● WHAT TO DO
Count every line in the entries that contains "pinky". Report that count alone.

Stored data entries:

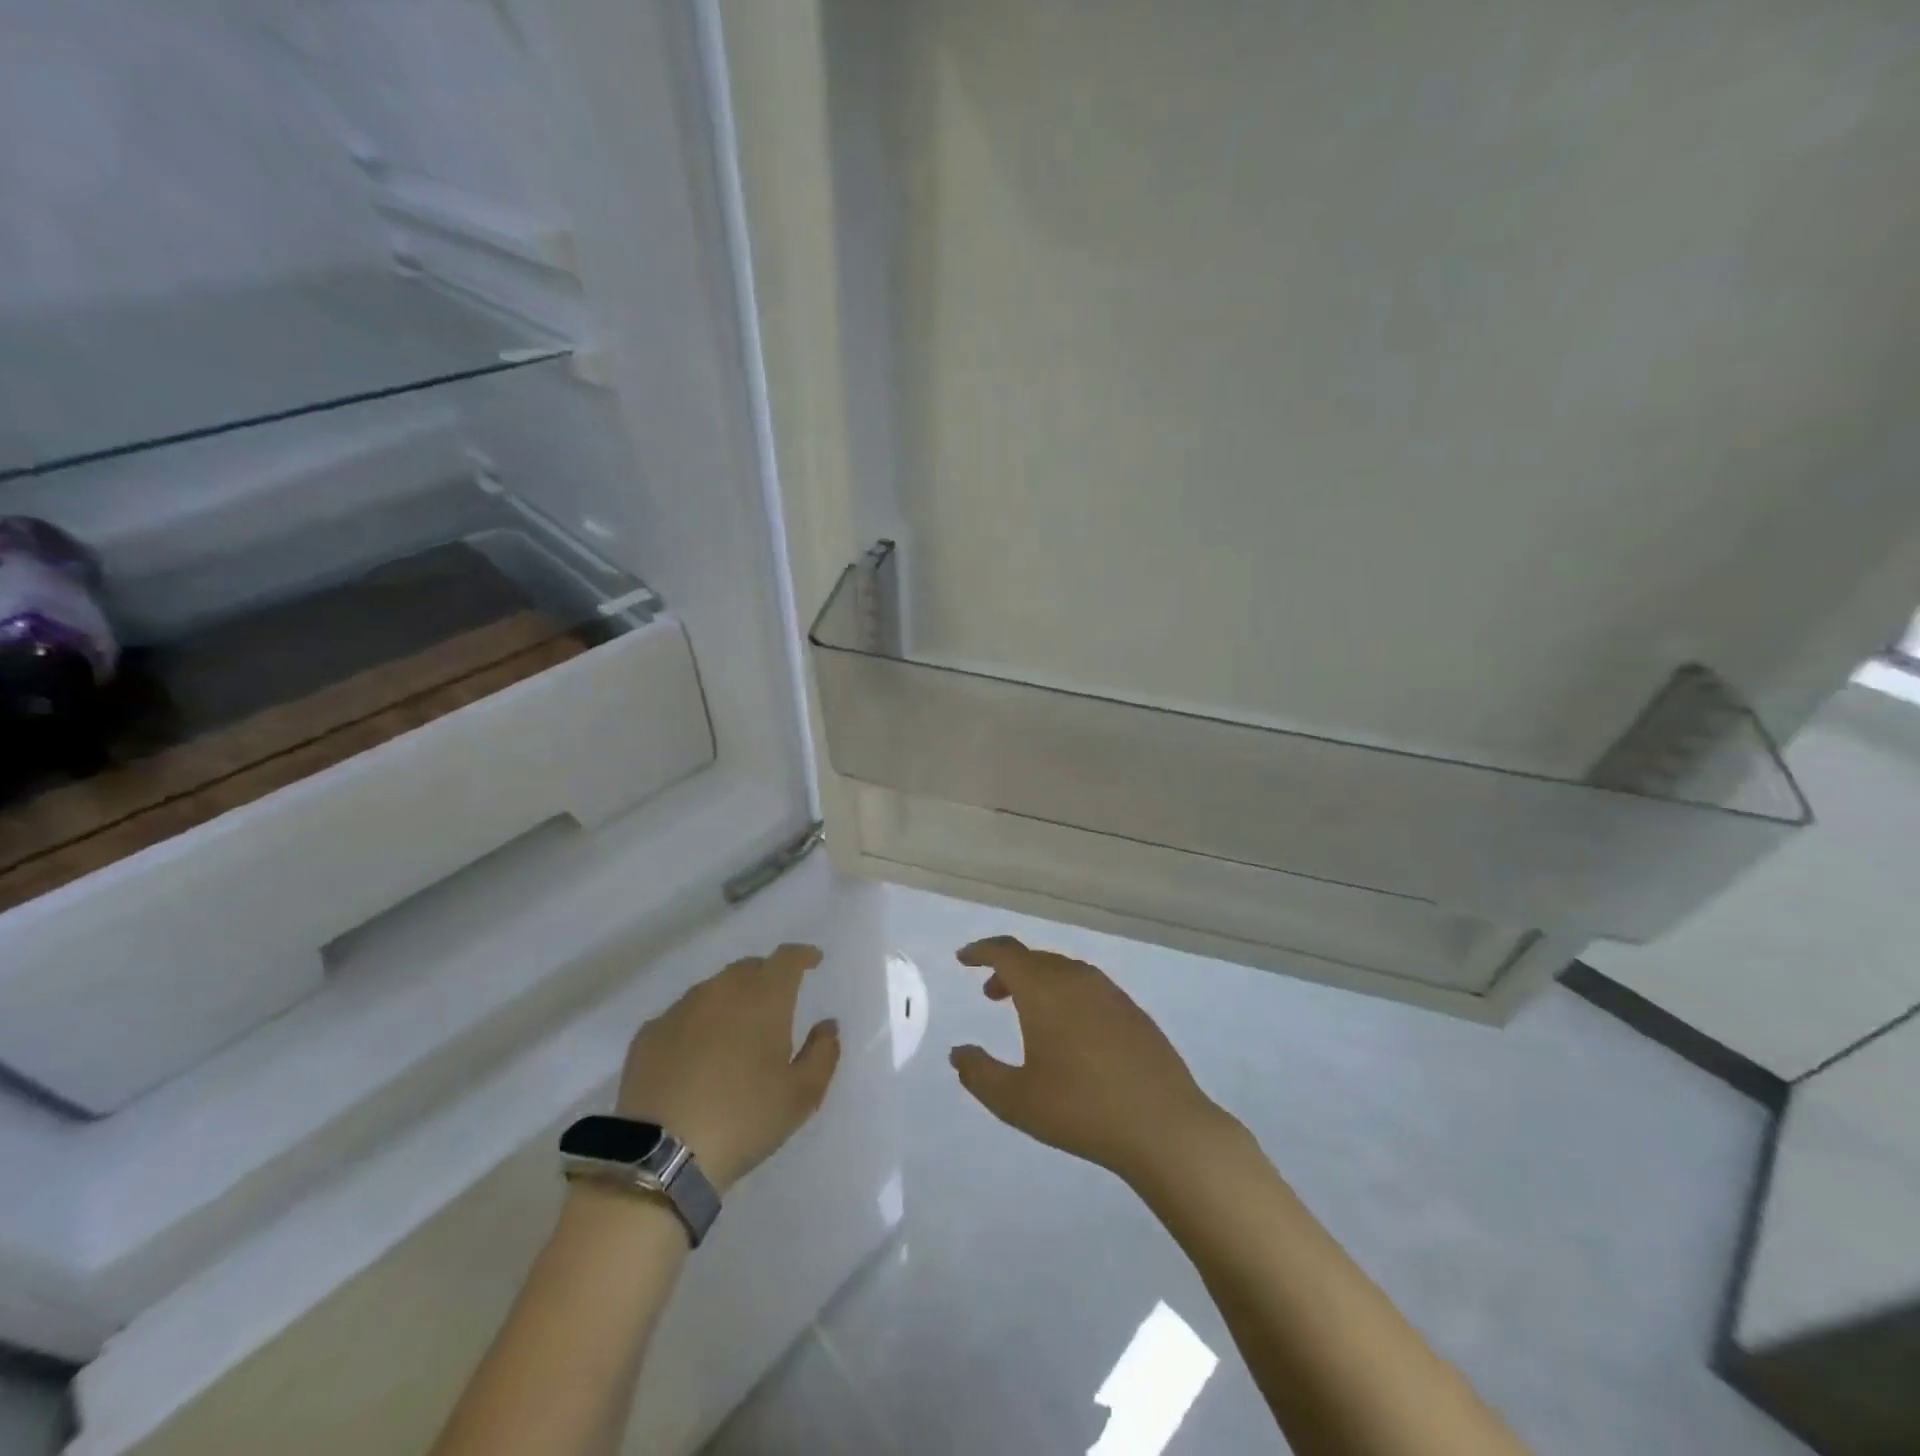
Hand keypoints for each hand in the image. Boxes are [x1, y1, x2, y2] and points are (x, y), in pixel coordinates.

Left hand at [614, 943, 840, 1192]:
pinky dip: (697, 1024)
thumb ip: (823, 1052)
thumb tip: (827, 1025)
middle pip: (748, 968)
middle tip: (775, 1003)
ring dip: (730, 999)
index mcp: (764, 998)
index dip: (802, 955)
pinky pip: (682, 1016)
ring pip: (713, 989)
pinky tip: (696, 1054)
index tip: (813, 961)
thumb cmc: (744, 1119)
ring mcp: (681, 1009)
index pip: (787, 958)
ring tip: (735, 1031)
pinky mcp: (649, 1034)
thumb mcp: (802, 1095)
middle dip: (766, 976)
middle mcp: (722, 991)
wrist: (660, 1155)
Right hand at [949, 935, 1241, 1187]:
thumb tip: (958, 1053)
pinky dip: (1066, 995)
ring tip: (1027, 1014)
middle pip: (1035, 959)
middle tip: (990, 994)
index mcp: (1044, 990)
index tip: (963, 959)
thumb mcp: (1016, 1100)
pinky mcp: (1133, 1011)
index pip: (1006, 953)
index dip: (981, 951)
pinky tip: (1070, 1032)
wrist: (1163, 1125)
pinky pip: (1088, 988)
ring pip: (1063, 972)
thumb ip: (979, 1074)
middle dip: (1008, 970)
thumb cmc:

● EXERCISE RESULT
8